7. Risky Business: You’ll probably have to go to one of these eventually, so it’s best to invest in an oversize men’s dress shirt now. Pair with knee socks, sky-high pumps, fake glasses, and a few undone buttons, and you’ll fit right in with the seventy-five other girls dressed the exact same way. “Basic?" Maybe. As a collegiate woman, though, it’s basically a degree requirement.
6. Country Club: Definitely the easiest for the guys, since pastel polos, khaki shorts, and Sperry’s make up the entirety of their wardrobe anyway. Throw on some Ray-Bans and a Rolex, and if you’re really going for the privileged look, drape a cardi over your shoulders. Girls are relegated to “tennis lady” garb, so watch out for lots of mini-skirts and rackets that can easily become drunken weapons. Make sure to take a picture dressed in your country club attire to compare to your wardrobe thirty years later when you actually join one.
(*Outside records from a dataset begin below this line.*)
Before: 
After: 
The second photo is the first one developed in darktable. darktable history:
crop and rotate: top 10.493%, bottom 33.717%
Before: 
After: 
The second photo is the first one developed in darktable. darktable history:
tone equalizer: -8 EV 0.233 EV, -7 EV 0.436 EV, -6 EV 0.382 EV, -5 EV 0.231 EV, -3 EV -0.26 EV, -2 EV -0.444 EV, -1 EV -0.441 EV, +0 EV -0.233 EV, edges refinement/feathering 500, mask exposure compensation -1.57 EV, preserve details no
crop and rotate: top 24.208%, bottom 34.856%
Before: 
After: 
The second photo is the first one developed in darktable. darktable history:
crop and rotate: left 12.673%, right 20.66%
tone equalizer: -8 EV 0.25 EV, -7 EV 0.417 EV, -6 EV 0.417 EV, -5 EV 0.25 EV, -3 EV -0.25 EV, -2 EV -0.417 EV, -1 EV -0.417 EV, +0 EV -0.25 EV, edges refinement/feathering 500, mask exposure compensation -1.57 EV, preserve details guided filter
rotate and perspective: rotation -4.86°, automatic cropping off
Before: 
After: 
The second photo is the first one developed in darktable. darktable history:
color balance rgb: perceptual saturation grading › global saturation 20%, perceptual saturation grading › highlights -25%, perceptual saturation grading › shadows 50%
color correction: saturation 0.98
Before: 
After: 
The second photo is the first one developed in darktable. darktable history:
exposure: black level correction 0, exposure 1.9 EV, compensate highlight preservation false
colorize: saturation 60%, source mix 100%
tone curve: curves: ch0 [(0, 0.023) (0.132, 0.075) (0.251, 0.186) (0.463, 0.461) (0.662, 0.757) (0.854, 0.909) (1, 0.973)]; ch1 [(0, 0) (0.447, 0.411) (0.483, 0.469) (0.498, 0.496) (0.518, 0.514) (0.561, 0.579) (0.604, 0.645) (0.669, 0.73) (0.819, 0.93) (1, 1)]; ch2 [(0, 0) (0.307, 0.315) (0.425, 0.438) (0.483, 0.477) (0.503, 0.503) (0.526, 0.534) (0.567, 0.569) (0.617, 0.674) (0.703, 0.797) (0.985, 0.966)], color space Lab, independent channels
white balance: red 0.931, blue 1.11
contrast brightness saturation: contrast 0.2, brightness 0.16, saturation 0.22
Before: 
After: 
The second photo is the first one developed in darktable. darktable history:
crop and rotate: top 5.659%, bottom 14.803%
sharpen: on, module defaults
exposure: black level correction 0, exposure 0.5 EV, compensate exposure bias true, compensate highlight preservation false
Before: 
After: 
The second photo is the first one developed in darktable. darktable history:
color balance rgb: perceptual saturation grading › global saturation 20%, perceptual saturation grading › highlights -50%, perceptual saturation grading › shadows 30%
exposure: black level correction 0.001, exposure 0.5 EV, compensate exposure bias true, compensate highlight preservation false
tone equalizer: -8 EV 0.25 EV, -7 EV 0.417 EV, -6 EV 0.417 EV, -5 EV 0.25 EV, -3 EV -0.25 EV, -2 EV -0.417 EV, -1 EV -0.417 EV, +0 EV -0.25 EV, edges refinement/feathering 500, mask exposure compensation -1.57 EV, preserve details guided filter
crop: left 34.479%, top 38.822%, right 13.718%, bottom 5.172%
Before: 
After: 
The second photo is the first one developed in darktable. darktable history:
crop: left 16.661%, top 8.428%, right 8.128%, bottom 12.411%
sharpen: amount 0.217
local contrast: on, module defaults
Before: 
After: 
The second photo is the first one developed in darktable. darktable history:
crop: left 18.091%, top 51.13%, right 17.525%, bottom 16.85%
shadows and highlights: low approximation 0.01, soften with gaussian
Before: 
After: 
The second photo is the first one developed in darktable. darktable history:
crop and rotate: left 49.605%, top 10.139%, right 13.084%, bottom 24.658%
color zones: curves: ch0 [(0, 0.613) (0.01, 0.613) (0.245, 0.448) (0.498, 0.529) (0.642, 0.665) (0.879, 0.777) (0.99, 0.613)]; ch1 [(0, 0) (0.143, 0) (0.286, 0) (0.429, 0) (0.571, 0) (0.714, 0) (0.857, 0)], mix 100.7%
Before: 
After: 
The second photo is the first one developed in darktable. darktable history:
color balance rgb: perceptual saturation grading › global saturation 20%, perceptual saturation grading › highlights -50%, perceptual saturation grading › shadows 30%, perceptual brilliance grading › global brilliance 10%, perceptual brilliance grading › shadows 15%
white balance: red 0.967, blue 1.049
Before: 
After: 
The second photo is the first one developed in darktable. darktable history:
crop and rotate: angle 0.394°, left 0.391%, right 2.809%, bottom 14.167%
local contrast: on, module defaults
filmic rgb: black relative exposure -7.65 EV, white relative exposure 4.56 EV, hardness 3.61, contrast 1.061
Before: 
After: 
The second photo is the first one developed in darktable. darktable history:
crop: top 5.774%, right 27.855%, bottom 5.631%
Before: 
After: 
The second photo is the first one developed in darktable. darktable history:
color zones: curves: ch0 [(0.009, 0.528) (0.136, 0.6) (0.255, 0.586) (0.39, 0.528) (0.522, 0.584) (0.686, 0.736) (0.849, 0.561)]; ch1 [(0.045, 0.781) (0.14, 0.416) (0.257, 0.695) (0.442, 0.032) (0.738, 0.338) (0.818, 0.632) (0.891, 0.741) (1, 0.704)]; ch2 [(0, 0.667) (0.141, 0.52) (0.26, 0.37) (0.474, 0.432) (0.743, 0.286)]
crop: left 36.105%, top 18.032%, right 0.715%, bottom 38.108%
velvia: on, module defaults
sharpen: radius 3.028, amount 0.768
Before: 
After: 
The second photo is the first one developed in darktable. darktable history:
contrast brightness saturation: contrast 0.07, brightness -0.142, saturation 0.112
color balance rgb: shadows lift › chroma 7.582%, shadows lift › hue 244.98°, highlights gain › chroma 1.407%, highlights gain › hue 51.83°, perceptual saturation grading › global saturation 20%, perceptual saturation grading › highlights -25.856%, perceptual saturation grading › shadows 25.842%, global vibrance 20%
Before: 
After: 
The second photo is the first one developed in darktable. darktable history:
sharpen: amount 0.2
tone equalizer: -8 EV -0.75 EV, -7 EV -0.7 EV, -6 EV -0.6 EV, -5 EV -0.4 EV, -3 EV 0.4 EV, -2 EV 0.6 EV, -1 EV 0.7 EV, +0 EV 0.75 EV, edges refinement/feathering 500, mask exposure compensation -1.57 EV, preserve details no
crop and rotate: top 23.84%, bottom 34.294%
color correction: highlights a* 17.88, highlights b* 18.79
5. Netflix: You are what you Netflix, (unless you watch "Breaking Bad" or "Orange Is the New Black" or almost any other show currently streaming), so show off your binge-watch of choice. Luckily, the most commonly-watched shows are fairly realistic, so they're easy to emulate. Expect a lot of prep school skirts, scrubs, and BMS jerseys. The game is totally changed when you incorporate movies, but that’s a whole ‘nother social.
4. High School Stereotypes: If you’ve been jonesin’ to wear that letterman or whip out the micro cheerleader skirt that will definitely fit you four years later, now’s the time. Stereotype parties are perfect for reliving the glory days—or making up for the unfortunate era of side bangs and braces. Nerds will be hooking up with jocks in the opposite room as the principal grinds on the emo kid, and all will be right in the world. Bonus points for slow dancing with at least three inches in between bodies.
3. Dynamic Duos: Grab your best friend, significant other, or beloved pet, because the costumes you wear are true testaments to the strength of your relationship. Whether you find the McDreamy to your Mer, the Jay to your Bey, or the Stefon to your Seth Meyers, Dynamic Duo parties are battlegrounds for couples (platonic and romantic) to showcase their creativity, style, and compatibility. Just make sure you don’t lose your other half, otherwise you may end up the lone boob left of a bra.
2. What Not to Wear: Did your grandma knit you a cable-knit sweater with your name on it for the tenth year in a row? Did you buy a pair of overalls just in case you ever decided to take up farming? This theme serves no other purpose than to highlight the absurdity of your fashion choices. You’ll look ridiculous, but at least everyone will look ridiculous together (making it socially acceptable).
What Not to Wear parties are fun, but they serve a deeper purpose: they allow you to finally gain some peace about spending so much money on your ridiculous article of clothing. You subconsciously bought that galaxy cat shirt for a reason, so WEAR IT LOUD AND PROUD!
1. Letter parties: The possibilities are endless. One of the few social themes that calls for creativity over cute (although if you can combine both, you win), alphabet socials are totally unpredictable. For a K Party, this guy dressed as a Knife cutting through spaghetti. Anything goes, so hit up that Goodwill, your mom’s closet, or even that dumpster behind your dorm to find your costume. Don’t be afraid to go all out; dress as a meatball rather than Madonna, if your heart so chooses. You’ll enter the party a photo op, but you’ll leave a legend.
You’ll encounter all of these socials and more throughout your time as a student, so take ‘em in while you can. One day, you’ll wistfully reminisce over the night you stumbled through the streets of downtown dressed as Wilson the volleyball. Happy social season!